Sus manos entonces asieron mis cabellos y dirigieron el contacto. Me dejé guiar, hasta que sentí cómo aquella oleada eléctrica atravesaba su cuerpo, tensándolo en un espasmo doloroso y placentero. Estalló por fin en un grito gutural, sacudida como una hoja al viento, por una oleada de temblores. Continué acariciándola con mi boca y hundiéndola más y más en aquella marejada incontenible, hasta que se quedó quieta, vencida, con la espalda apoyada en el árbol.

Lentamente su respiración se remansó. Pareció volver de un sueño o de un país muy lejano. Me miró incrédula. Al darse cuenta de lo ocurrido, sin embargo, no intentó cubrirse. Me erguí. Mi estatura la dominaba, pero no forcé las cosas. Fue ella quien me dio la espalda, en una invitación muda. Al notar mi vacilación, me miró, reafirmando su entrega. Para que no quedaran dudas, abrió con dos dedos sus nalgas y me brindó una visión de su raja. Abierta. Disponible. Ansiosa, incluso. Me arrodillé y empalé su culo con la lengua. Ella gimió audiblemente, mientras la empapaba con mi saliva. Sólo cuando estuvo bien mojada, apoyé el capullo y lo introduje.

Fue una tortura lenta, insoportable, que intenté empero prolongar al máximo. Mis acometidas eran suaves, delicadas, pero hondas y avasallantes. Dejé muchos besos en su espalda, en su nuca, en su pelo, hasta que fue ella la que me urgió, acelerando el ritmo de cada envite, empalándose a sí misma, moviéndose en un galope demencial, hasta precipitarme en el abismo de aquella cascada que se derramó de mí hasta vaciarme por completo.

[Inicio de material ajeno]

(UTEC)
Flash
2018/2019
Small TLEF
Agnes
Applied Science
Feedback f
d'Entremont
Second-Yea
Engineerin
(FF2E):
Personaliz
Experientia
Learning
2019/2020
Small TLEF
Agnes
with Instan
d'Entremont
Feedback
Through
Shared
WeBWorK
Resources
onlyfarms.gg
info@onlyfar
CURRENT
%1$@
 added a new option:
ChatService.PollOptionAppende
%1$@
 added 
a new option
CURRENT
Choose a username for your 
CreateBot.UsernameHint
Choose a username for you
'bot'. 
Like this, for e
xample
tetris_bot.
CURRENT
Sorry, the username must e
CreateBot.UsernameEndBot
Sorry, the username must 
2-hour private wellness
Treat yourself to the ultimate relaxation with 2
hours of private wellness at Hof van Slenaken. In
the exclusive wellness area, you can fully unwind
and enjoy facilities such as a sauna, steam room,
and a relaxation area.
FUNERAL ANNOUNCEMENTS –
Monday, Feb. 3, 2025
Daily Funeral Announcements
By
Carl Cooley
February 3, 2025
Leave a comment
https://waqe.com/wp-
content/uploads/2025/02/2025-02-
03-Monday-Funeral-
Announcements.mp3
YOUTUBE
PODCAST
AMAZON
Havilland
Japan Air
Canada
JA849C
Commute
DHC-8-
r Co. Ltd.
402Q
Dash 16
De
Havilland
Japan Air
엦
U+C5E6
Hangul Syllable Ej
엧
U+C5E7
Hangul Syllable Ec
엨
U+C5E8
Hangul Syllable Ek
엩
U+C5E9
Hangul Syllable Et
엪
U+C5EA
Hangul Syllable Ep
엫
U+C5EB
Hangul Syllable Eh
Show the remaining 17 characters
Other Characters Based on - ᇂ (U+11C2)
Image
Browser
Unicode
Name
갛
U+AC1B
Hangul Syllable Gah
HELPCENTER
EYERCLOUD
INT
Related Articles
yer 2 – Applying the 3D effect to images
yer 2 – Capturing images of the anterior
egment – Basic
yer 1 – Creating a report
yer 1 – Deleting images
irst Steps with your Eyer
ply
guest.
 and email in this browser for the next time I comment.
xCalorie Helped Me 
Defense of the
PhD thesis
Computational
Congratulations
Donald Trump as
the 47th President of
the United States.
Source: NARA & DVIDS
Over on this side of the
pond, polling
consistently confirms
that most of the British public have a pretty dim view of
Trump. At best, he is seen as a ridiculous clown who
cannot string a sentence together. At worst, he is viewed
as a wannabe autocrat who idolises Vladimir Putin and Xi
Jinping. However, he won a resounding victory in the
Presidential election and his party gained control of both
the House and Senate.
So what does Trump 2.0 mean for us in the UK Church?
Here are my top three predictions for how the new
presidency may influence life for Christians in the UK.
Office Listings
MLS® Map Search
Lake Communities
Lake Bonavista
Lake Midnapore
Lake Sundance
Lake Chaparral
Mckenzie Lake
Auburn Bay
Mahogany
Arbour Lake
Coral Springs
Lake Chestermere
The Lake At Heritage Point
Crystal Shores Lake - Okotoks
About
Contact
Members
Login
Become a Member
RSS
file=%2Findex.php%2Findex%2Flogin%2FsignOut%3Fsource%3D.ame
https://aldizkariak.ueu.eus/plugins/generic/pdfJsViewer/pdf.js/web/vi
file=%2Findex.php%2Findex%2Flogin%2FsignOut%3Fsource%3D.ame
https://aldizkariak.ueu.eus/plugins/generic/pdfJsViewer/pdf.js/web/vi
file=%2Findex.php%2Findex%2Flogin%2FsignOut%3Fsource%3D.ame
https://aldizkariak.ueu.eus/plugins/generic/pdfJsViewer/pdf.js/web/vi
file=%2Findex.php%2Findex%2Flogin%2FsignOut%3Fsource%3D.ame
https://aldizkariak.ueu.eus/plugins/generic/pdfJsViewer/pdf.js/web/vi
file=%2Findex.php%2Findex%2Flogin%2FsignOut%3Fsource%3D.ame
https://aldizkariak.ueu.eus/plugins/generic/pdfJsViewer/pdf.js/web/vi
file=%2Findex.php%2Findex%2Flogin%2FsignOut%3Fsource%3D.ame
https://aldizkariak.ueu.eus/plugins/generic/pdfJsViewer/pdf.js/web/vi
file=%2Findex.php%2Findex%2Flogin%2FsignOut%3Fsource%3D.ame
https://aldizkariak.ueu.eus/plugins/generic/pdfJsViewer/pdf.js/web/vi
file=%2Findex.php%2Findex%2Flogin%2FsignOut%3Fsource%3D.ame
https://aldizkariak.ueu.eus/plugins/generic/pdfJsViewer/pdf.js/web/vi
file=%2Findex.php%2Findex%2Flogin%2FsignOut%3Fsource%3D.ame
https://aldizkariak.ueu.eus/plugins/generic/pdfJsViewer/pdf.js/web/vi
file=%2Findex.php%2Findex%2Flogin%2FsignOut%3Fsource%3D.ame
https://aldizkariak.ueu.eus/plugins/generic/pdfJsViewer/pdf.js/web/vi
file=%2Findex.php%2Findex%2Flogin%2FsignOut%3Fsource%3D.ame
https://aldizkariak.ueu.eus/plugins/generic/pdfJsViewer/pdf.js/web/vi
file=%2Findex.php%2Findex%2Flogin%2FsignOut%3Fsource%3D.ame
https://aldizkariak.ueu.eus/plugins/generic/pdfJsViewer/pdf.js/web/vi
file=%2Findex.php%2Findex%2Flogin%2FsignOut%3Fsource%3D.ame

Nuestros cuerpos febriles, sudorosos, quedaron abrazados, exánimes. La solté por fin con pesar. No deseaba que aquella noche terminara. Con la misma tristeza la ayudé a vestirse. Arreglé mis ropas y nos marchamos. Por el camino nadie dijo nada. A pesar del placer, aún sentía rabia. Comprendía que no tenía derecho, pero una cólera irracional nublaba mi mente. La conduje a su casa y la dejé en el andén. Ninguno habló ni hubo despedidas.

Al día siguiente volví ante el mostrador. Pensé que iba a evitarme, pero ahí estaba, como siempre. Como si nunca hubiera quebrado un plato. Me atendió igual. Sólo las leves ojeras denunciaban el desvelo. Pero hasta eso la embellecía. Tenía un aire lánguido, más lejano que nunca. Aún así, no rehuyó mis ojos. Lo sabía todo, se acordaba de todo, lo tenía presente todo. Y estaba ahí, con su pinta de bibliotecaria fría y ausente, cuando no era más que una puta. Sentí ira, la misma ira de la noche anterior. Le entregué el libro. Ella lo abrió y notó el sobre. No dijo nada. Se limitó a guardarlo en su bolso. Yo me alejé y me sumergí en la lectura mientras pasaba el tiempo.

Virtud del cazador: dejar que transcurra el tiempo sin impacientarse, sin apresurar las cosas, hasta que llega el momento oportuno y la presa cae. A la hora precisa la vi salir. No le concedí una segunda mirada. "Te espero", decía el mensaje. A la misma hora. En el mismo árbol. Y adjuntaba una buena cantidad para pagar los servicios de la víspera y de esa noche.